▶ Source data:
• • • •
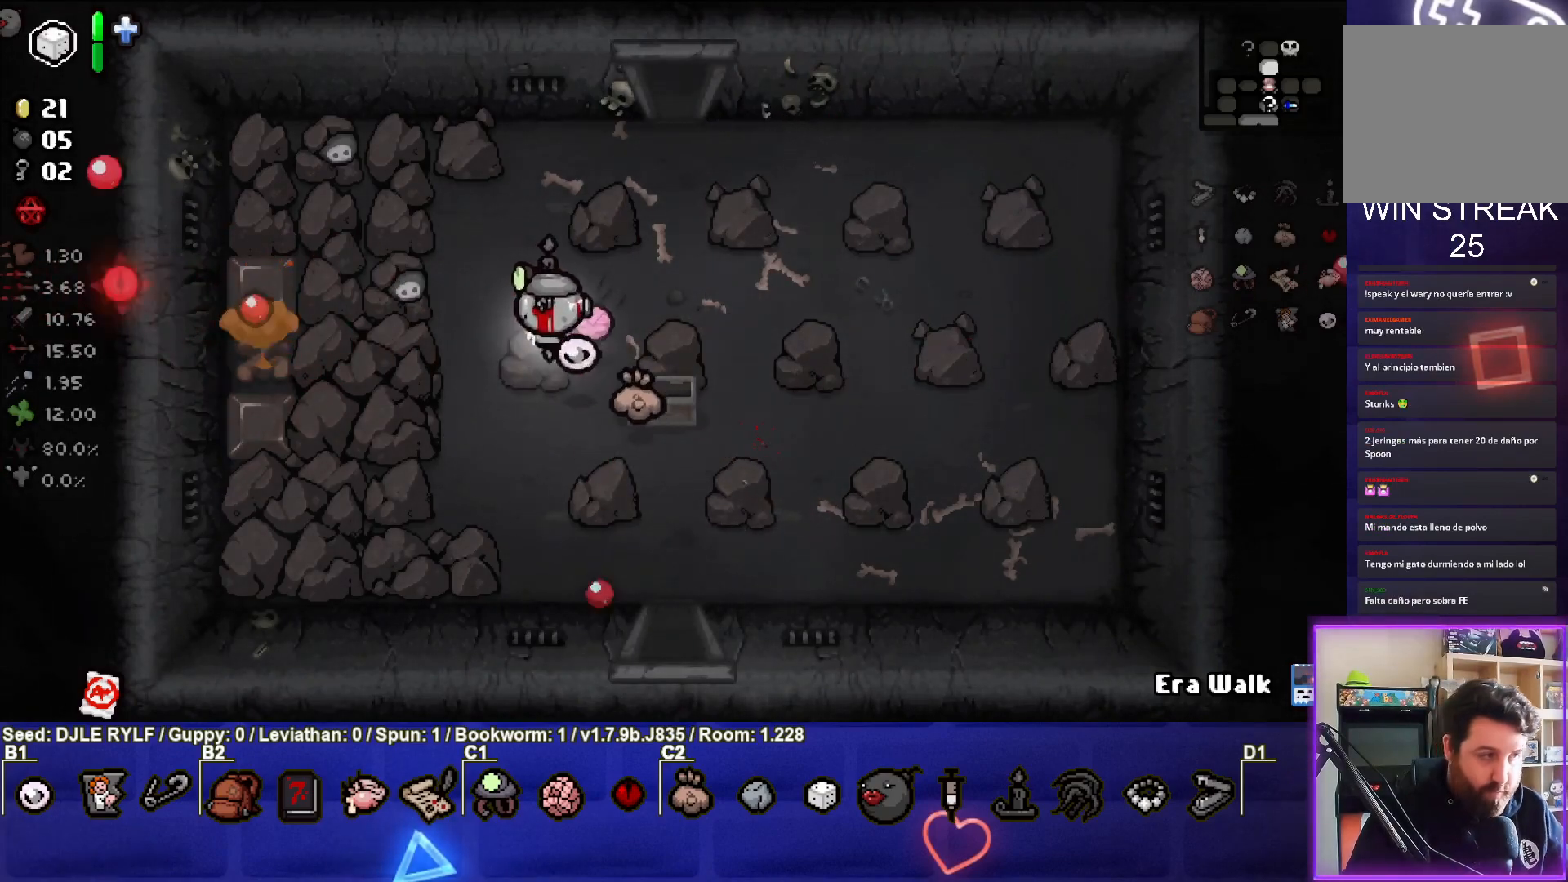
{"buttons": [], "left_stick": "center", "right_stick": "center", "events": [[83, "left_stick", "right"], [117, "SQUARE", "up"], [150, "left_stick", "up-right"], [283, "left_stick", "center"]]}
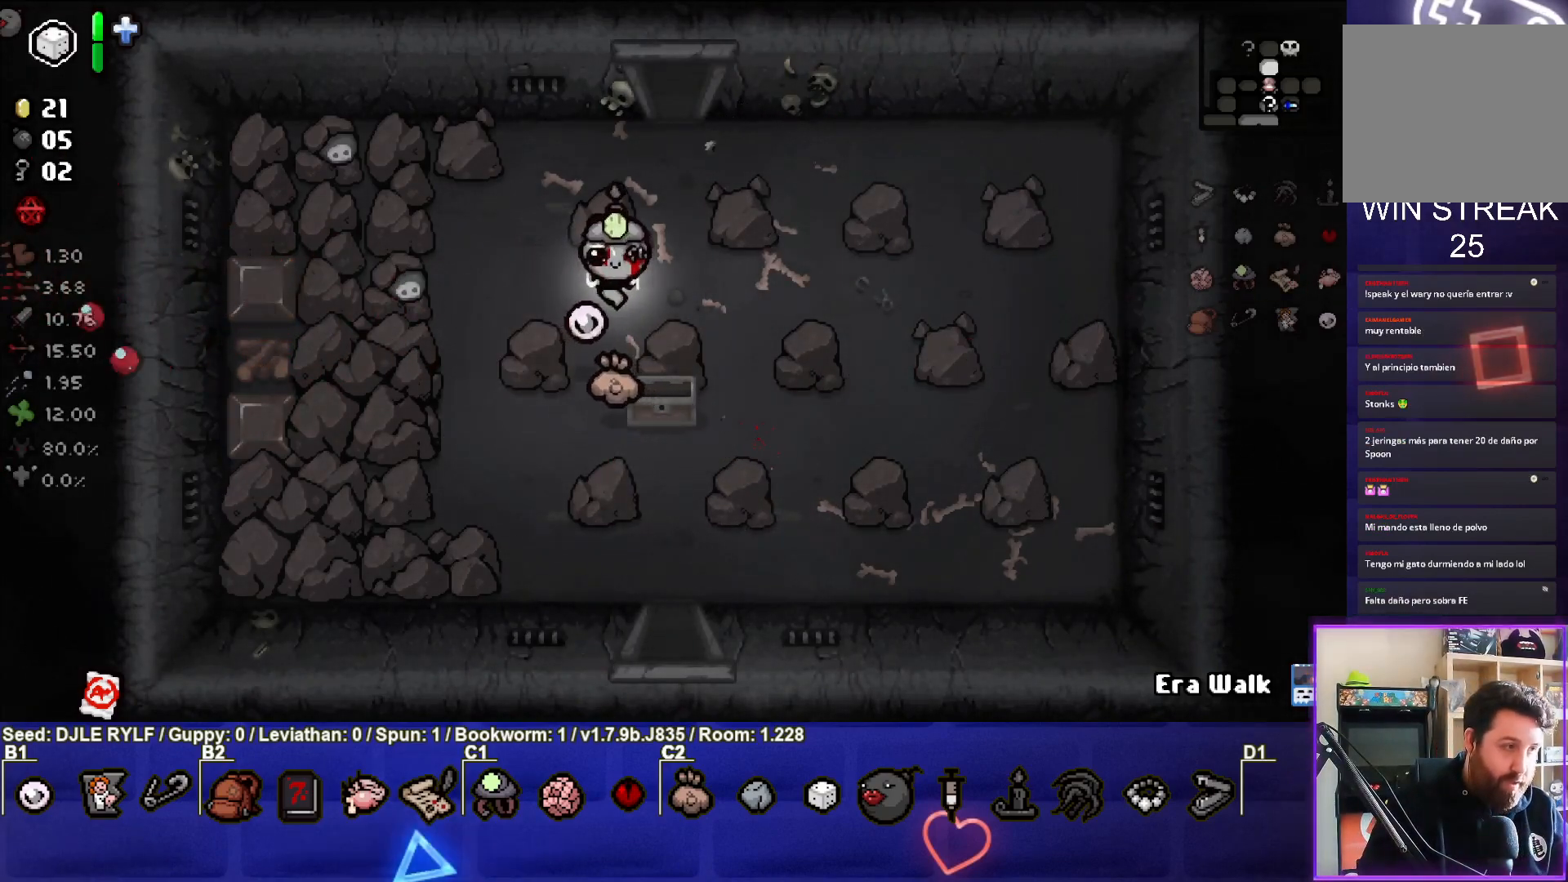
{"buttons": [], "left_stick": "center", "right_stick": "center", "events": []}
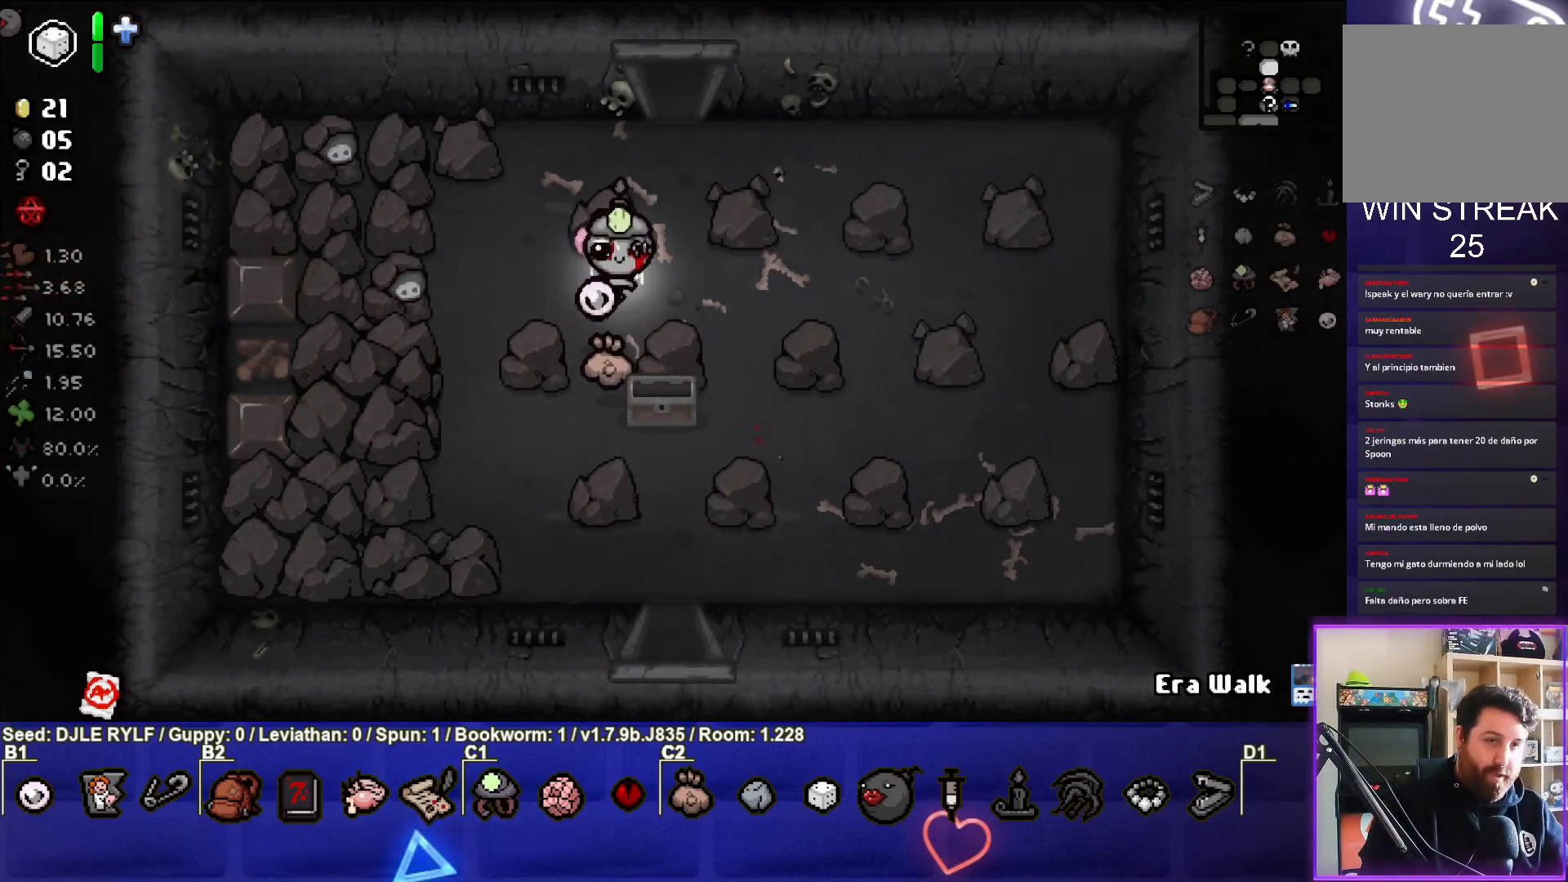
{"buttons": [], "left_stick": "center", "right_stick": "center", "events": [[150, "left_stick", "right"], [300, "left_stick", "center"]]}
• • • •
▶ Assignment: Would you please set down the listing above exactly, minus its images?

▶ Task solution:
{"buttons": [], "left_stick": "center", "right_stick": "center", "events": [[83, "left_stick", "right"], [117, "SQUARE", "up"], [150, "left_stick", "up-right"], [283, "left_stick", "center"]]}
{"buttons": [], "left_stick": "center", "right_stick": "center", "events": []}
{"buttons": [], "left_stick": "center", "right_stick": "center", "events": [[150, "left_stick", "right"], [300, "left_stick", "center"]]}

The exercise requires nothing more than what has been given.